Query count pitfalls and how to avoid them

Stephen Burrows

If you notice that your Django application is running slowly, the first place I always recommend looking is at how many SQL queries you’re running. Even in simple applications, there are likely to be easy opportunities to reduce your query count that result in a significant performance improvement. In general, reducing query count can improve your performance because every query spends a certain amount of time traveling to and from the database server. In this blog post I’ll cover some common pitfalls, some best practices, and how to measure the number of queries you’re making.

Models & examples

These are the models and utilities we’ll be using in the examples in this post.

# models.py
from django.db import models


class Tag(models.Model):
    name = models.CharField(max_length=100)


class Author(models.Model):
    name = models.CharField(max_length=100)


class Blog(models.Model):
    name = models.CharField(max_length=100)


class BlogPost(models.Model):
    title = models.CharField(max_length=100)
    blog = models.ForeignKey(Blog, related_name='posts')
    author = models.ForeignKey(Author)
    tags = models.ManyToManyField(Tag, blank=True)

The following helper uses the Faker library to create fake data.

# examples.py
from faker import Faker

fake = Faker()

def create_blog_posts(count):
    blog = Blog.objects.create(name=fake.words(2))
    for x in range(count):
        BlogPost.objects.create(
            title=fake.words(5),
            blog=blog,
            author=Author.objects.create(name=fake.name()),
        )

I’ll also be using a rollback decorator to make sure the database is always left in a clean state after an example is run, and a count_queries() context manager which counts the queries executed within its scope and prints that count to stdout.

You can find the code for these helpers and models, as well as all the examples, on Github, or install it locally on your machine as follows:

$ pip install pipenv # if pipenv is not already installed on your system
$ git clone https://github.com/littleweaver/query-count-post.git
$ cd query-count-post
$ pipenv install

Examples are found inside the repository at query_count/examples.py.

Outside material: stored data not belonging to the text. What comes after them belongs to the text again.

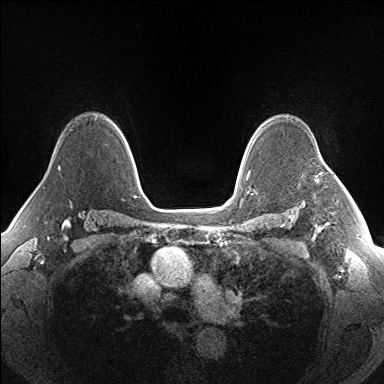
Breast MRI (dynamic contrast-enhanced), one axial slice. Slice 113 of 160 in the series (ordered by position). Dynamic contrast-enhanced series, time point 2 of 7 at this slice position (early post-contrast). 1.5 T. TE 1.5 ms, TR 5 ms. 1.3 mm slice thickness. 384 × 384 image matrix. Female patient.
Structures marked on this image (semi-automatically segmented with operator editing):
- enhancing-tissue mask used for the functional tumour volume (all voxels passing the contrast-enhancement thresholds inside the analysis volume; usually the tumour): box from (x=315, y=156) to (x=321, y=183) px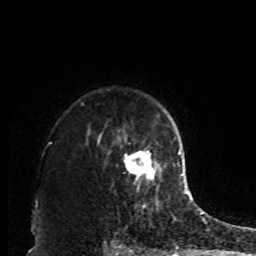
Breast MRI, one axial slice. Slice 68 of 80 in the series (ordered by position). Cropped to one breast. Dynamic contrast-enhanced series, time point 2 of 8 at this slice position (early post-contrast). 1.5 T. TE 4.2 ms, TR 7 ms. 2 mm slice thickness. 256 × 256 image matrix, field of view 170 × 170 mm. Female patient.
Annotated regions visible in this slice (semi-automatic segmentation, software-assisted and operator-edited):
- enhancing-tissue mask used for the functional tumour volume (all voxels passing the contrast-enhancement thresholds inside the analysis volume; usually the tumour): bounding box <124,151,160,188> (left, top, right, bottom; pixels)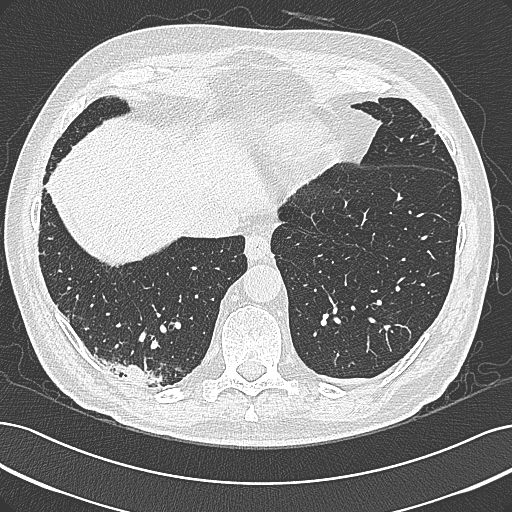
Low-dose screening chest CT, axial slice. Baseline screening round. Lung window (W 1500 / L -600 HU). 1 mm slice thickness. Slice 228 of 355 in the series. 512 × 512 image matrix, field of view 362 × 362 mm. Male, age 68 years at enrolment. Former smoker at enrolment.
- Expert reader's lesion annotation, bounding box <98,341,184,402> (left, top, right, bottom; pixels).
- No non-calcified nodule or mass ≥4 mm was recorded by the screening reader at this exam.
- Later outcome: lung cancer diagnosed 154 days after this screen — mucinous adenocarcinoma, right lower lobe, well differentiated (G1), stage IB (AJCC 6th edition), 50 mm at pathology.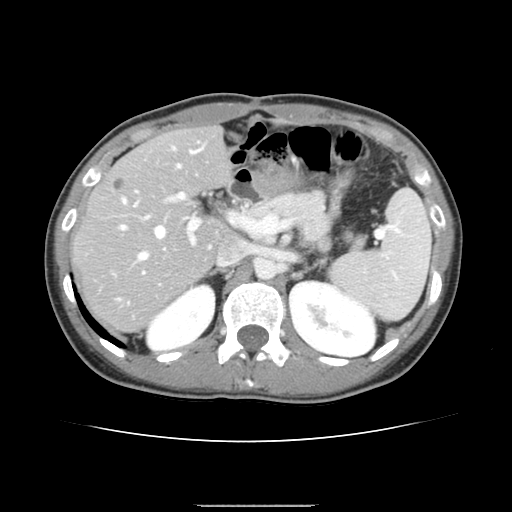
Contrast-enhanced abdominal CT, one axial slice. Slice 91 of 150 in the series (ordered by position). 120 kVp. Intravenous contrast given. Soft-tissue window (W 400 / L 40 HU). 512 × 512 image matrix. Case-level facts recorded for this patient, not image findings: patient: male, age 71 years at operation; diagnosis: colorectal cancer liver metastases, imaged before liver resection; multiple liver metastases: yes; largest metastasis: 0.7 cm; disease in both lobes: no.
Annotated regions visible in this slice (outlined manually by an expert reader):
- hepatic veins: bounding box [x1, y1, x2, y2] px = [120, 149, 200, 259]
- liver: [74, 128, 230, 332]
- planned liver remnant (the part of the liver to remain after resection): [74, 128, 230, 277]
- portal vein (with intrahepatic branches): [118, 147, 234, 303]
- liver metastasis: [116, 180, 124, 191]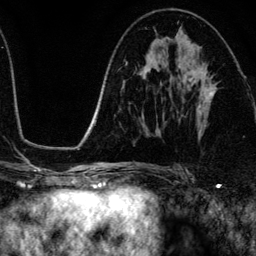
Breast MRI (dynamic contrast-enhanced), one axial slice. Slice 68 of 134 in the series (ordered by position). Cropped to one breast. Dynamic contrast-enhanced series, time point 2 of 6 at this slice position (early post-contrast). 3 T. TE 4.2 ms, TR 7.9 ms. 1.2 mm slice thickness. 256 × 256 image matrix, field of view 170 × 170 mm. Female patient.
Outlined on this slice (semi-automatic segmentation, software-assisted and operator-edited):
- enhancing-tissue mask used for the functional tumour volume (all voxels passing the contrast-enhancement thresholds inside the analysis volume; usually the tumour): bounding box [x1, y1, x2, y2] px = [178, 65, 216, 110]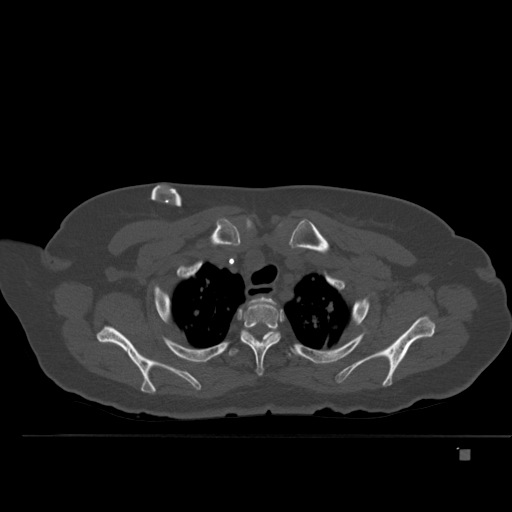
CT including the spine, one axial slice; slice 389 of 477 in the series (ordered by position); bone window (W 1800 / L 400 HU); 512 × 512 image matrix, field of view 422 × 422 mm. Female patient, age 74 years. From the clinical record (not read from this slice): primary cancer: colon.
Outlined on this slice (semi-automatic segmentation, software-assisted and operator-edited):
- T1 vertebra: bounding box (x1, y1, x2, y2) in pixels: (251, 297, 274, 304)
- T2 vertebra: (239, 303, 284, 375)
- T3 vertebra: (229, 330, 293, 357)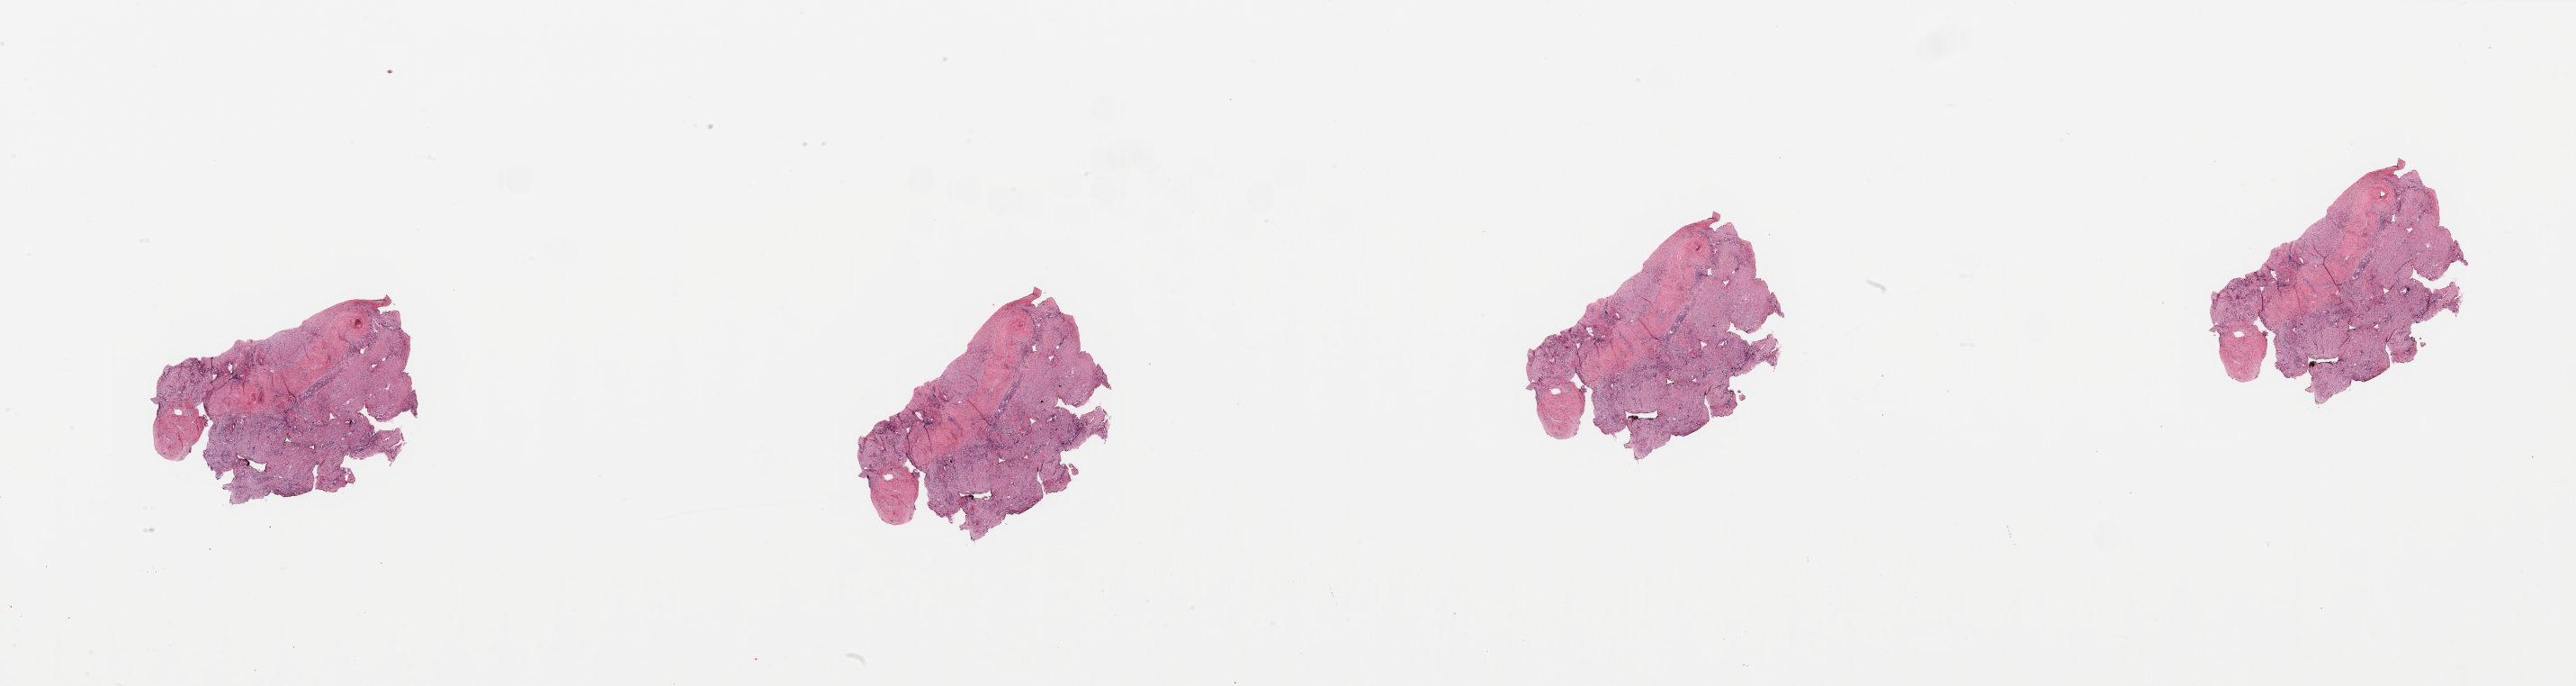
H&E-stained whole-slide image, shown as a low-resolution overview of the whole scanned area (about 45.3 x 12.1 mm, from a 20x scan), tumour tissue sample, sampled site: pancreas. 80-year-old male patient. Histologic grade: G2 (moderately differentiated). Pathologist review of this section (percent, as recorded): tumour nuclei 20%, necrosis 0%.
* primary tumour site (as recorded): head
* histologic diagnosis: Infiltrating duct carcinoma, NOS
* AJCC pathologic stage: IIA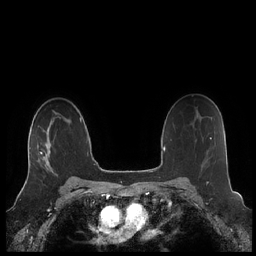
Breast MRI (dynamic contrast-enhanced), one axial slice. Position 149 of 248 along the scan axis. Dynamic contrast-enhanced series, time point 2 of 7 at this slice position (early post-contrast). 1.5 T. TE 1.9 ms, TR 4.1 ms. 0.8 mm slice thickness. 256 × 256 image matrix, field of view 340 × 340 mm. Female patient.
Outlined on this slice (semi-automatically segmented with operator editing):
- enhancing-tissue mask used for the functional tumour volume (all voxels passing the contrast-enhancement thresholds inside the analysis volume; usually the tumour): bounding box [x1, y1, x2, y2] px = [27, 129, 52, 177]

To run an example, you can do the following from the repository root:

$ pipenv shell
$ python manage.py shell
>>> from query_count.examples import following_foreignkeys__small
>>> following_foreignkeys__small()

Common pitfalls

There are a number of ways that it’s easy to unintentionally inflate your query count when working with Django models. I’m going to run through some of the most common scenarios and show you how to fix them.

Following ForeignKeys

One of the most common things you will do in Django is follow ForeignKey relationships. It’s super easy, but it silently adds a query every time you do it. Take the following example:

@rollback
def following_foreignkeys__small():
    create_blog_posts(1)

    with count_queries():
        blog_post = BlogPost.objects.get()
        print(blog_post.author.name)

In the example above, two queries will be executed: one to get the (only) blog post, and one in the background when the blog post’s author is accessed. We can eliminate the second query by using select_related, a QuerySet method that lets us fetch related object data without needing additional queries.

@rollback
def following_foreignkeys__small__select_related():
    create_blog_posts(1)

    with count_queries():
        blog_post = BlogPost.objects.select_related(author).get()
        print(blog_post.author.name)

This version of the code only executes one query: getting the blog post. The author data is fetched at the same time, and cached on the blog post before we try to access it.

Select related shines even more with larger data sets. For example, suppose we wanted to display the author names for 300 blog posts. Here’s an example without select_related:

@rollback
def following_foreignkeys__large():
    create_blog_posts(300)

    with count_queries():
        for blog_post in BlogPost.objects.all():
            print(blog_post.author.name)

Without select_related , we will end up executing 301 queries - one to get the posts, and then one query per post to get the related author. We can tweak this just a bit with select related:

@rollback
def following_foreignkeys__large__select_related():
    create_blog_posts(300)

    with count_queries():
        for blog_post in BlogPost.objects.select_related('author'):
            print(blog_post.author.name)

Now suddenly we’re getting all that data with only a single query!

Following ManyToManyFields & reverse ForeignKeys

select_related is great, but it only works for following ForeignKeys from the model they’re defined on to the model they point to (for example from blog post to author). It doesn’t work going the opposite direction, and it doesn’t work for ManyToManyFields. So take an example where you’re printing all the tags for each blog post:

@rollback
def following_m2m():
    create_blog_posts(300)

    with count_queries():
        for blog_post in BlogPost.objects.all():
            print(', '.join((tag.name for tag in blog_post.tags.all())))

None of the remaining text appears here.